● Required work:
Copy out the listing again, changing "Anschreiben" to "Motivationsschreiben" wherever it occurs and leaving every other word as it stands.

• • • • • • •

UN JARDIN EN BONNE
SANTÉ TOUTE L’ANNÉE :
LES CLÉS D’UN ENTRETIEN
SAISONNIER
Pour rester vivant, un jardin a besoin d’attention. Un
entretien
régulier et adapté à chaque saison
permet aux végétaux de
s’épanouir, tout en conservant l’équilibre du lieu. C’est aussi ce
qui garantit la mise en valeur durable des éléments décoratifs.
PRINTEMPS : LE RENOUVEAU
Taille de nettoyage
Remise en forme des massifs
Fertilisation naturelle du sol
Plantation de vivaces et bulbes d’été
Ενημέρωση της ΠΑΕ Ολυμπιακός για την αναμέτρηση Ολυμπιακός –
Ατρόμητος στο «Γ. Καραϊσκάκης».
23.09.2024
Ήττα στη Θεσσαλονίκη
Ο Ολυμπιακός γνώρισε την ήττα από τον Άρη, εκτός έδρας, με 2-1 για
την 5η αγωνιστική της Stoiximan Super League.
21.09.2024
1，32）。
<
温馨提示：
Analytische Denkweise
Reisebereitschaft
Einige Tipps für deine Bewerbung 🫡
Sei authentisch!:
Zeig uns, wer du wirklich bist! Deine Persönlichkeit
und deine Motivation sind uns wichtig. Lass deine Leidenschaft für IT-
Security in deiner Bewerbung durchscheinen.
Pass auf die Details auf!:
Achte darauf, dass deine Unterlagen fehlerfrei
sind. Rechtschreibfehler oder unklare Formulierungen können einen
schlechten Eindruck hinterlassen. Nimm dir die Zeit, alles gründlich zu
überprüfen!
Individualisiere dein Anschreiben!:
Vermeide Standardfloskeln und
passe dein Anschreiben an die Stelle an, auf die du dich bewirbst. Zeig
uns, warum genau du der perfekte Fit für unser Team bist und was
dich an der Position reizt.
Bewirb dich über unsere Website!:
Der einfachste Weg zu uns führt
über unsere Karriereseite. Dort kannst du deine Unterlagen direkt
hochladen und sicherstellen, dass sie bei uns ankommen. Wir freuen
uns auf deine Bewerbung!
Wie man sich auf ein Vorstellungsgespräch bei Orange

• • • • • • •

● Output of the task:
UN JARDIN EN BONNE
SANTÉ TOUTE L’ANNÉE :
LES CLÉS D’UN ENTRETIEN
SAISONNIER
Pour rester vivant, un jardin a besoin d’attention. Un
entretien
régulier et adapté à chaque saison
permet aux végétaux de
s’épanouir, tout en conservant l’équilibre du lieu. C’est aussi ce
qui garantit la mise en valeur durable des éléments décoratifs.
PRINTEMPS : LE RENOUVEAU
Taille de nettoyage
Remise en forme des massifs
Fertilisation naturelle du sol
Plantation de vivaces et bulbes d’été
Ενημέρωση της ΠΑΕ Ολυμπιακός για την αναμέτρηση Ολυμπιακός –
Ατρόμητος στο «Γ. Καραϊσκάκης».
23.09.2024
Ήττα στη Θεσσαλονίκη
Ο Ολυμπιακός γνώρισε την ήττα από τον Άρη, εκτός έδρας, με 2-1 για
την 5η αγωνιστική της Stoiximan Super League.
21.09.2024
1，32）。
<
温馨提示：
Analytische Denkweise
Reisebereitschaft
Einige Tipps für deine Bewerbung 🫡
Sei authentisch!:
Zeig uns, wer du wirklich bist! Deine Persönlichkeit
und deine Motivation sind uns wichtig. Lass deine Leidenschaft für IT-
Security in deiner Bewerbung durchscheinen.
Pass auf die Details auf!:
Achte darauf, dass deine Unterlagen fehlerfrei
sind. Rechtschreibfehler oder unklare Formulierungen können einen
schlechten Eindruck hinterlassen. Nimm dir die Zeit, alles gründlich zu
überprüfen!
Individualisiere dein Motivationsschreiben!:
Vermeide Standardfloskeln und
passe dein Motivationsschreiben an die Stelle an, auf die du dich bewirbst. Zeig
uns, warum genau du der perfekte Fit für unser Team bist und was
dich an der Position reizt.
Bewirb dich über unsere Website!:
Der einfachste Weg zu uns führt
über unsere Karriereseite. Dort kannst du deine Unterlagen direkt
hochladen und sicherstellen, dass sie bei uns ankommen. Wir freuen
uns auf deine Bewerbung!
Wie man sich auf ein Vorstellungsgespräch bei Orange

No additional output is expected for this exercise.